--- To do ---
Both the line below containing "V. CONCLUSION: NAVIGATING" and the line containing "155. Medwed, supra note 21, at 62–63.", along with every line between them, should be repeated exactly; no other line belongs in the answer.

Dataset entries
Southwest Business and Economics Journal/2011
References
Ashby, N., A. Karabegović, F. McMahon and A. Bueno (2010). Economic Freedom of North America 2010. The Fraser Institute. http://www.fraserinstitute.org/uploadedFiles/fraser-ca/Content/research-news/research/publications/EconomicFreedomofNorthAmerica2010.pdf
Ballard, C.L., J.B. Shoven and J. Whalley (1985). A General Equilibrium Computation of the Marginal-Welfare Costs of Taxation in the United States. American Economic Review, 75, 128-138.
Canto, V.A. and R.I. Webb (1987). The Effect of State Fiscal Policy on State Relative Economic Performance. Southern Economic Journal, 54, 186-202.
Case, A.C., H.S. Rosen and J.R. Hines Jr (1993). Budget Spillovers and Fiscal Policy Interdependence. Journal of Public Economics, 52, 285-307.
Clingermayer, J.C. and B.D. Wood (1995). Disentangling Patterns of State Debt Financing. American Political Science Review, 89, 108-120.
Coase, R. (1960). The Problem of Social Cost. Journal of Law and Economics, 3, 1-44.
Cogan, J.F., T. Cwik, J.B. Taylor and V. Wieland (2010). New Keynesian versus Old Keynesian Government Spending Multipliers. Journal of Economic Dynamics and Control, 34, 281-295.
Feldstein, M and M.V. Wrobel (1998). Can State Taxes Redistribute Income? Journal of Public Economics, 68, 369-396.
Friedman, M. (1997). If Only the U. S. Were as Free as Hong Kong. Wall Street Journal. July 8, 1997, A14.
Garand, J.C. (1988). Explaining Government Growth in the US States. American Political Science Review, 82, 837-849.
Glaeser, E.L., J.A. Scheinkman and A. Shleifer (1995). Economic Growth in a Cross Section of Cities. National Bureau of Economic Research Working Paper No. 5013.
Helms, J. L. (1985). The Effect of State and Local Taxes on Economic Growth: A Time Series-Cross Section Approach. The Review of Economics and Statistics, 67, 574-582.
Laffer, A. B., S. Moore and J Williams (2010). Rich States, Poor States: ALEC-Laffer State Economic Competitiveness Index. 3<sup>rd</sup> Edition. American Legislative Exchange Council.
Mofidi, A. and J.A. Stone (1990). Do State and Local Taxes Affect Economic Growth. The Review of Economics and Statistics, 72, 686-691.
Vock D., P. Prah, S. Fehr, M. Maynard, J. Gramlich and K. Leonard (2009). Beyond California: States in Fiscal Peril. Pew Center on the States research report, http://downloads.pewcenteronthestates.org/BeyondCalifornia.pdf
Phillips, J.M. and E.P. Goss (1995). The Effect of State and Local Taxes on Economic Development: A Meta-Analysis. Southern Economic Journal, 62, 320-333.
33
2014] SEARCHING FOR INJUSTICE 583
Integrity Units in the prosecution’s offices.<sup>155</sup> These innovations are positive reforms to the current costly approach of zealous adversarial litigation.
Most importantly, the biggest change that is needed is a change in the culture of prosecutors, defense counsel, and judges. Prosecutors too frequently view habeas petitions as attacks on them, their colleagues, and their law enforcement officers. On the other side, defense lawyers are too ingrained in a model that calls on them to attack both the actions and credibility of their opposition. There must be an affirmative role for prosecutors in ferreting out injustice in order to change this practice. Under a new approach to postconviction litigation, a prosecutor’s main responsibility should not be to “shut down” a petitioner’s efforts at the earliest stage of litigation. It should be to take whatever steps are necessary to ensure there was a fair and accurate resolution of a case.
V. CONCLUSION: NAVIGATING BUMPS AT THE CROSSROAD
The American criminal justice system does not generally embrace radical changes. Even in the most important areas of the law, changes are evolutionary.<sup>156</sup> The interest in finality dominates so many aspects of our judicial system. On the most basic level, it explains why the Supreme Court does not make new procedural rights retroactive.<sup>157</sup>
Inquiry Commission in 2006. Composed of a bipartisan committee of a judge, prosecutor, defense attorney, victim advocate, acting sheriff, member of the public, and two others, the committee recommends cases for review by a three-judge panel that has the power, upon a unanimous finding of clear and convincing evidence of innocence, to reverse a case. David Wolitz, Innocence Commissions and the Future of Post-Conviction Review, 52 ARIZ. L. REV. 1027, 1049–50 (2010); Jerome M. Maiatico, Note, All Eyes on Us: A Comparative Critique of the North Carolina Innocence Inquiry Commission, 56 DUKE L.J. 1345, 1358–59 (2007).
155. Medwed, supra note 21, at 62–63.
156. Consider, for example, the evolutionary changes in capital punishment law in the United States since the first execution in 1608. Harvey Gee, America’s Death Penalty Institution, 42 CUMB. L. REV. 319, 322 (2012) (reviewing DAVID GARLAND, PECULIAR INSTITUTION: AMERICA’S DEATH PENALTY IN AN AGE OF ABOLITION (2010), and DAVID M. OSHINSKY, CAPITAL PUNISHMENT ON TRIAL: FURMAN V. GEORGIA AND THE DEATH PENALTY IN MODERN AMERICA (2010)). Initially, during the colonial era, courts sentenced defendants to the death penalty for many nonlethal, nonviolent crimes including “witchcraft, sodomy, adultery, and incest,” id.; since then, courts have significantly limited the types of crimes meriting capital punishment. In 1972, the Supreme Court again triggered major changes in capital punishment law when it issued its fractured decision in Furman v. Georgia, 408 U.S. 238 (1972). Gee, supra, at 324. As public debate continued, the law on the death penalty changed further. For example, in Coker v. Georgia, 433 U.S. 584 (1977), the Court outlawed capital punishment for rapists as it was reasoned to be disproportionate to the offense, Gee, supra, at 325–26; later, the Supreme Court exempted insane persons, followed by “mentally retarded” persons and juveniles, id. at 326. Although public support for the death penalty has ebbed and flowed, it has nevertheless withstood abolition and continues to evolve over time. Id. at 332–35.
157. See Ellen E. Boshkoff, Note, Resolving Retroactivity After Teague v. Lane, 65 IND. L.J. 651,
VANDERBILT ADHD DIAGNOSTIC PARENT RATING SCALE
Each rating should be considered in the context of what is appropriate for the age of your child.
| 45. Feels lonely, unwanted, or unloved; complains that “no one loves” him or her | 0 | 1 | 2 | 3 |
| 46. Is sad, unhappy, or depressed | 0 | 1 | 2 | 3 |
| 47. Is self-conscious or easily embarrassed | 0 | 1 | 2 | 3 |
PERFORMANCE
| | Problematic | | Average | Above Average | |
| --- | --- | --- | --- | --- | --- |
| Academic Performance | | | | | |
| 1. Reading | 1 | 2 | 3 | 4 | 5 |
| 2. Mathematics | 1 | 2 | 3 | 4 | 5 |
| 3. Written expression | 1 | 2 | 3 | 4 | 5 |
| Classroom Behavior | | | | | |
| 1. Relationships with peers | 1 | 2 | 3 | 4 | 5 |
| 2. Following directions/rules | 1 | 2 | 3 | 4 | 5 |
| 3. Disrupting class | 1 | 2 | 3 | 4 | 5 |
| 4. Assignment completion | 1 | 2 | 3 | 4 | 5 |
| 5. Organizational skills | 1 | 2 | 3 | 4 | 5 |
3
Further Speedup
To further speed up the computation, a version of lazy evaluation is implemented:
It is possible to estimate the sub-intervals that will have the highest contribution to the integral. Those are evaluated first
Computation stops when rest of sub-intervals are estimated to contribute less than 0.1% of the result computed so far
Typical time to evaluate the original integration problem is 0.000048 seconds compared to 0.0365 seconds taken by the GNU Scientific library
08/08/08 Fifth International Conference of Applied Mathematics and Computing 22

--- Written response ---
V. CONCLUSION: NAVIGATING BUMPS AT THE CROSSROAD
The American criminal justice system does not generally embrace radical changes. Even in the most important areas of the law, changes are evolutionary.<sup>156</sup> The interest in finality dominates so many aspects of our judicial system. On the most basic level, it explains why the Supreme Court does not make new procedural rights retroactive.<sup>157</sup>
Inquiry Commission in 2006. Composed of a bipartisan committee of a judge, prosecutor, defense attorney, victim advocate, acting sheriff, member of the public, and two others, the committee recommends cases for review by a three-judge panel that has the power, upon a unanimous finding of clear and convincing evidence of innocence, to reverse a case. David Wolitz, Innocence Commissions and the Future of Post-Conviction Review, 52 ARIZ. L. REV. 1027, 1049–50 (2010); Jerome M. Maiatico, Note, All Eyes on Us: A Comparative Critique of the North Carolina Innocence Inquiry Commission, 56 DUKE L.J. 1345, 1358–59 (2007).
155. Medwed, supra note 21, at 62–63.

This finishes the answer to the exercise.